可重复使用运载器预测制导与鲁棒容错控制

为实现可重复使用运载器(Reusable launch vehicle, RLV)的再入段准确制导与鲁棒容错控制,提出了一种基于改进预测校正制导律和鲁棒容错姿态控制联合的方法.首先,设计改进倾侧角幅值模型和航迹方位角走廊的预测校正制导律,结合标称迎角剖面,在线计算得出姿态系统的输入指令;然后,针对控制系统的不确定/干扰及舵面部分失效问题,提出一种改进跟踪微分干扰观测器来估计不确定/干扰和舵面失效作用,通过在观测器中增加前馈项进一步提高了复合干扰的估计精度;最后,针对舵面饱和问题设计辅助抗饱和系统,并应用sigmoid饱和函数来改善姿态系统中角速率回路反步法的控制性能.制导与控制系统的六自由度联合仿真实验表明,在考虑姿态回路复合干扰、舵面部分失效及饱和的情况下,RLV准确跟踪了姿态角指令,其飞行轨迹能够到达再入终端落点区域并满足约束条件,因此提出的方法实现了再入段准确制导,较好解决了姿态回路不确定、舵面部分失效及饱和问题,具备良好的鲁棒容错控制性能.
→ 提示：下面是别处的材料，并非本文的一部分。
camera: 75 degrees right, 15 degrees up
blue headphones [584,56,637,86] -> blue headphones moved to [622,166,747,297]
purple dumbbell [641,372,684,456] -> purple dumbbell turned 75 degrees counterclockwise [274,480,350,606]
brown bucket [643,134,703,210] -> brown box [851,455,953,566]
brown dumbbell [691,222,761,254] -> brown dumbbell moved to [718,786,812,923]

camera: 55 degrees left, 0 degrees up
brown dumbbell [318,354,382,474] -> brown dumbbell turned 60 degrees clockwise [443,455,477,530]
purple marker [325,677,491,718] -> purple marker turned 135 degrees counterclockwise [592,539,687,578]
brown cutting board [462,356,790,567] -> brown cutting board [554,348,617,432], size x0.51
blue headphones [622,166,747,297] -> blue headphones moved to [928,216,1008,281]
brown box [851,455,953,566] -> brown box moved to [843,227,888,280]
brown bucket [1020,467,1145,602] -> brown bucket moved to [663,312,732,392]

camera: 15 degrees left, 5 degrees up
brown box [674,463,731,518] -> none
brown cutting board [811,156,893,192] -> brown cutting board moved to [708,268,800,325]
Predictive guidance and robust fault-tolerant control for RLVs

A joint design based on improved predictor-corrector guidance and robust fault-tolerant attitude control was proposed to realize the re-entry accurate guidance and robust fault-tolerant control for reusable launch vehicles (RLVs). First, an improved predictive guidance law with modified magnitude model of bank angle and corridor function of track angle was designed. Combined with the nominal profile of the angle of attack, the input command of the attitude system was calculated online. Then, a modified tracking differential disturbance observer was presented to estimate the system uncertainty/disturbance and the actuator faults. The estimation accuracy of compound disturbance was further improved by adding feed-forward term to the observer. Finally, an auxiliary anti-saturation system was designed to tackle the problem of the saturation of control surfaces, and a sigmoid saturation function was utilized to enhance the control performance of the backstepping method in the angular rate loop. Simulation test on 6 degree-of-freedom (DOF) guidance control system shows that the RLV was capable of tracking attitude angle commands precisely in the presence of the compound disturbance of attitude system, the actuator faults and saturation, and the RLV trajectory reached the re-entry terminal area with satisfying constraints. Thus, the proposed method can realize the re-entry guidance accurately and solve the problems of attitude system uncertainty, actuator faults and saturation, indicating its satisfactory robustness and fault-tolerant capability.